Stix,I fully again it does look like it been touched up simply because of the fire coming from the stack-that would require a lot of hard firing just to keep steam up.
Larry
Conductor.
Summerset Ry.
"Stay Alert, Don't get hurt Safety First!"
thanks for those links, stix...i checked em out...you could very well be right!
Am i ever gonna be able to lay any track???
Ye gods, so many posts, so much wack information...

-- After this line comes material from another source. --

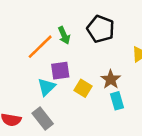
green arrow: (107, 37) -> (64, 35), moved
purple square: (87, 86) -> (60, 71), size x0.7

The short answer to the original question: most of the time, no. In fact when firing to a ‘clear stack’ or even light haze there will probably be few fines carried over or pieces of glowing ash abruptly getting caught up and ejected. If the engine slips, however, or something changes in the firing, that can change almost in an instant. Here is some of what I have learned or seen about this:
First, there are several reasons why the ‘sparks’ are there; first related to a characteristic of ‘overfiring’ or excessive fines/trituration in fuel delivery which causes particles of unburned or ignited fuel to be lifted and carried in the draft, and second related to the amount and distribution of oxygen in the combustion plume (it’s intentionally close to a reducing atmosphere). This is compounded by visible radiant combustion stopping within no more than a few inches of the rear tubeplate.
Now remember that the gas at admixture with steam in the front end is still at very elevated temperature, the steam does not for a variety of reasons quench it much before ejection, and turbulence due to good entrainment means good mixing with ambient air ... the dormant combustibles will happily wake to complete their combustion.
Sandaoling is an extreme case of the same phenomenon reported for many Big Boys, and for a similar reason: ‘subbituminous’ fuel that has to be fired so fast and in so friable a state that much of the combustion actually occurs without touching grates at all, a bit similar to proper practice in oil firing but with much less heat release per lb. or measure of volume. Those Chinese effects are very real when observed.
Oil firing has something of the opposite problem: unburnt fuel even at ‘soot’ size tends to be sticky even at fairly elevated temperature, and has to be ‘encouraged out’ by sanding the flues as described. This is not a normal requirement on most coal-burning engines. Note that it produces a RICH black plume that would be a dandy lambent flame if it were above ignition temperature or there were any kind of a flameholder after the front end (think the fire in the locomotive at Lac Megantic) — the fact that you never see this in actual service should, I hope, get you thinking.
Much of the performance if ‘modern’ big steam is made possible in part via the ‘self-cleaning front end’ which is really kind of a euphemism. Prior to introduction of the arrangement, stuff carried forward through the Master Mechanic front end would be caught by internal screens (these replaced the external stuff in diamond or cabbage stacks) and would fall into a bottom-dump receptacle that had to be regularly checked. The self-cleaning arrangement bangs and scrubs any cinders across the screen until they break up enough to pass through it, and at least in theory the screen can then serve as a flame barrier for anything ‘glowing’ as it goes through. Plugging the relatively fine mesh needed to reduce cinders ‘effectively’ will of course progressively reduce draft on the fire until someone goes and bangs the screens open again. Modelers who are interested in this stuff can find interesting illustrations in the Locomotive Cyclopedias of the era (the 1922 edition is now free online; the ‘41 and ‘47 are precious troves of detail; the ‘52 has some fascinating detail but already shows the great dying-off).
It is difficult to assure there will be no re-ignition if carried-over particles under some combinations of fuel, firing, and running unless some kind of external filter above the nozzle is fitted (one Canadian practice was wire ‘baskets’ over the stack top in fire season). The effect both on performance of the front end and on required fuel and water consumption for a given amount of work required become increasingly prominent at either high speed or high steam mass flow.
The wood burners with those unique ballon shaped smoke stacks did, so spark arresters were placed on top of the smoke stack to prevent forest fires.
Some years back I was railfanning a local railyard when a diesel switcher, probably an ex-Milwaukee Road MP15 which had been sitting idle for some time was coupled onto a VERY long cut of cars and worked like the devil to move them. It was pitch black outside and yes I saw plenty of sparks shooting into the air. Very impressive.
I have been trackside on a grade when a hard working coal fired steam locomotive went by, and yeah there was a shower of cinders that rained down afterwards. Glad I wasn't wearing a white shirt, but they did get in my hair which I only realized during the next morning's shampooing - and then I checked the pillow!
Dave Nelson
In our fire station we have a log book from 1927, there were a lot of fires along the right of way and some roof fires that were logged as "spark from locomotive" as the cause. No wood burners around here.
We are not talking one or two fires here and there, these were a common occurrence.